Here is taken into account:

• In the case of the Gaussian low-pass filter, the magnitude formation can be omitted.
• The sum over all detection pulse values is equal to $s_0$.

The first, but also the last solution is correct:

$${\ddot{o}(T_{\rm D})}/{ 2} \ = \ \frac{M}{ M-1} \cdot g_0 - s_0 = \frac{M}{ M-1} \cdot s_0 \cdot\left [ 1- 2 \cdot {\rm Q} \left( \sqrt{2\pi} \cdot f_{\rm G} \cdot T \right)\right]- s_0 $$

$$\Rightarrow \hspace{0.3cm} {\ddot{o}(T_{\rm D})}/{ 2} \ = \ \frac{s_0}{ M-1} \cdot \left [ 1- 2 \cdot M \cdot {\rm Q} \left( \sqrt{2\pi} \cdot f_{\rm G} \cdot T \right)\right] \hspace{0.05cm}.$$

Using the relation $T = {\rm log_2} \,(M)/R_{\rm B}$, we arrive at the third proposed solution, which is also applicable.

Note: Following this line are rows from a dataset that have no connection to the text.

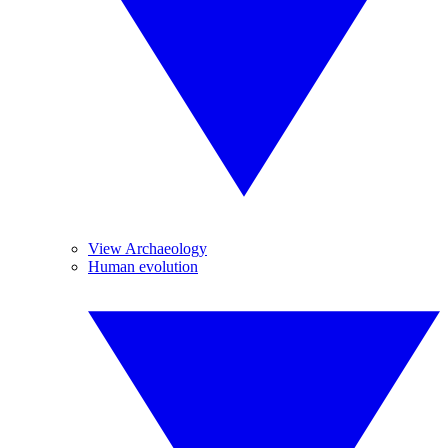
View Archaeology
Human evolution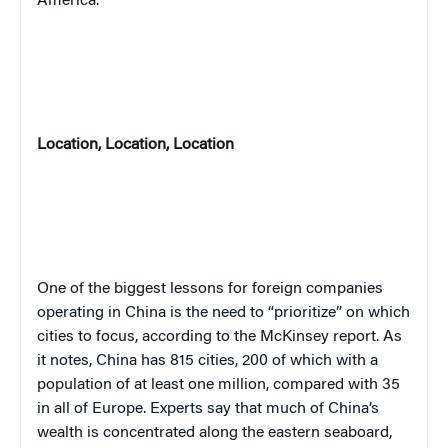
America.”
Location, Location, Location
One of the biggest lessons for foreign companies
operating in China is the need to “prioritize” on which
cities to focus, according to the McKinsey report. As
it notes, China has 815 cities, 200 of which with a
population of at least one million, compared with 35
in all of Europe. Experts say that much of China’s
wealth is concentrated along the eastern seaboard,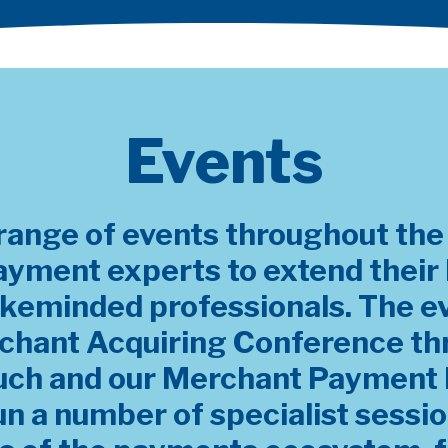
Events
range of events throughout the y
ayment experts to extend thei
ikeminded professionals. The e
chant Acquiring Conference th
uch and our Merchant Payment 
un a number of specialist sessi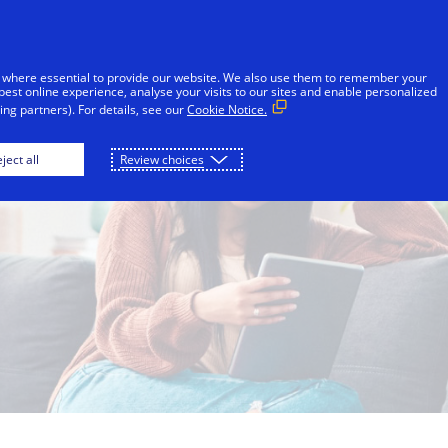
Skip to Content
Individuals
Businesses
Innovators
 where essential to provide our website. We also use them to remember your
best online experience, analyse your visits to our sites and enable personalized
ng partners). For details, see our
Cookie Notice.
ject all
Review choices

(5)  Using the results from (2) and (4) and $M = 2$, one obtains:

$${\ddot{o}(T_{\rm D})} = 2 \cdot (2 \cdot g_0 - s_0) = 2 \cdot (2 \cdot 0.547\,{\rm V} - 1\,{\rm V}) \hspace{0.15cm}\underline {= 0.188\,{\rm V}} \hspace{0.05cm}.$$

(6)  On the other hand, with $g_0 = 0.867 \, {\rm V}$, $s_0 = 1 \, {\rm V}$ and $M = 4$, we get:

$${\ddot{o}(T_{\rm D})} = 2 \cdot ({4}/{3} \cdot 0.867\,{\rm V} - 1\,{\rm V}) \hspace{0.15cm}\underline {= 0.312\,{\rm V}} \hspace{0.05cm}.$$

(7)  According to subtask (3), $g_0 = 0.867 \, {\rm V}$ and correspondingly $g_{\rm VN} = 0.133 \, {\rm V}$ (sum of all precursors and trailers).

• The eye opening is $\ddot{o} = 0.312 \, {\rm V}$.

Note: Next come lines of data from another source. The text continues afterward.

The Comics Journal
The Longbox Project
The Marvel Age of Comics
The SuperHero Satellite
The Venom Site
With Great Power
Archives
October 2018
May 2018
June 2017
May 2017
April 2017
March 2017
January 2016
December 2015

• From the sketch on the information section, we can see that the upper boundary of the upper eye has the following value (for $T_{\rm D} = 0$):

$$o = s_0 - 2 \cdot g_{\rm VN}= g_0 - g_{\rm VN}= 0.867\,{\rm V} - 0.133\,{\rm V} = 0.734\,{\rm V} \hspace{0.05cm}.$$

• The lower limit is at:

$$u = o -{\ddot{o}} = 0.734\,{\rm V} - 0.312\,{\rm V} = 0.422\,{\rm V} \hspace{0.05cm}.$$

• From this follows for the optimal decision threshold of the upper eye:

$$E_3 = \frac{o + u}{2} = \frac{0.734\,{\rm V} + 0.422\,{\rm V}}{2} { = 0.578\,{\rm V}} \hspace{0.05cm}.$$

• The sought threshold (for the lower eye) is $E_1 \, \underline {= \, –0.578 \, V}$.
• The average decision threshold is $E_2 = 0$ for symmetry reasons.